Louise Bougeois, Storm à Saint Honoré, 1994
© Centre de la gravure et de l'image imprimée
| | Catherine Braekeler (Centre de la gravure de La Louvière).De Storm at Saint Honoré, une gravure de Louise Bourgeois récemment entrée dans les collections, émane une violence dérangeante.
Depuis longtemps déjà je souhaitais compléter la collection du Centre avec des œuvres de Louise Bourgeois. Une occasion s’est présentée l’an dernier à la galerie Lelong à Paris : 5 œuvres de l’artiste font aujourd’hui partie de notre fonds permanent. Cette 51e épreuve sur les 100 réalisées sur les presses de l’atelier Harlan & Weaver Intaglio de New York mesure 62 centimètres sur 91. Louise Bourgeois a suivi une formation à l’atelier Hayter de Paris puis à New York. Sa pratique de la gravure la suivra ensuite tout au long de sa carrière. Datée de 1994, cette pointe sèche, Storm at Saint Honoré témoigne de la vigueur de l’artiste, alors âgée de plus de 90 ans.

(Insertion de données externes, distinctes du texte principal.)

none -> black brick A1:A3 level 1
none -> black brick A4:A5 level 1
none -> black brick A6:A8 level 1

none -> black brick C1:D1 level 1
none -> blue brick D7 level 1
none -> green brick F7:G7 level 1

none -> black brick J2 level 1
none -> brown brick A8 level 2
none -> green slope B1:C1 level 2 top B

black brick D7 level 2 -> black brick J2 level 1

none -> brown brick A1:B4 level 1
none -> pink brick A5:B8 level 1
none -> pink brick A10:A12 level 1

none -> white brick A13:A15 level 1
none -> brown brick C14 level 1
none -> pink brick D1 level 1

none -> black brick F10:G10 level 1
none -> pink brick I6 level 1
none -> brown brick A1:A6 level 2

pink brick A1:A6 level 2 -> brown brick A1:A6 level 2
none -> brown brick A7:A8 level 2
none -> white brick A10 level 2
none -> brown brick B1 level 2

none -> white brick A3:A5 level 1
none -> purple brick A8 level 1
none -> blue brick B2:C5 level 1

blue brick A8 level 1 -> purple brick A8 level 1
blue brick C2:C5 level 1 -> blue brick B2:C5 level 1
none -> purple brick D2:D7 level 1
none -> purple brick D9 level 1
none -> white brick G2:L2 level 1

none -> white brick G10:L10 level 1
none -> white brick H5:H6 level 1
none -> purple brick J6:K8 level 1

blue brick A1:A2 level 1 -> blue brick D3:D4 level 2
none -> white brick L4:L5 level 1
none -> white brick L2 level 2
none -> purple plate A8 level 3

La scène se passe rue Saint Honoré : au centre un arbre, peut-être un palmier, pris dans la tourmente. En dépit de sa simplicité technique, cette œuvre, presque cinétique, possède une force extraordinaire à mon sens. Les grands mouvements rendus par le parallélisme des traits font référence à l’enfance de l’artiste. Une enfance passée auprès de ses parents restaurateurs de tapisseries anciennes, dans un atelier décoré d’écheveaux de laine et de soie. Ces assemblages de fils textiles se retrouvent dans les masses fibreuses de la gravure.
Cette œuvre est caractéristique de la production de Louise Bourgeois par son caractère autobiographique sous-jacent. À la violence du trait, on peut associer une rage contenue durant toute son enfance contre une situation familiale des plus instables. L’artiste a beaucoup parlé de cette tempête intérieure qu’elle extériorise dans ses pratiques artistiques. En s’approchant un peu, on découvre un visage, celui d’un être qui crie, celui d’une artiste qui exprime sa douleur. Ainsi qu'elle l’a souvent revendiqué, les connotations sexuelles ne sont pas absentes de cette épreuve comme le laisse percevoir la forme vulvaire sur la droite.
Nous sommes très heureux de posséder une telle œuvre dans nos réserves. Après son acquisition, cette gravure a bien évidemment été présentée dans l’exposition «Corps à corps» en 2000, qui abordait le thème du corps dans l’art contemporain. Nous l’avons également prêtée au musée de Vevey, en Suisse, pour «Louise Bourgeois, Carol Rama». Pour sa prochaine sortie, il faudra se rendre au centre Beaunord, près du Centre Pompidou à Paris, à partir du 7 mars 2002.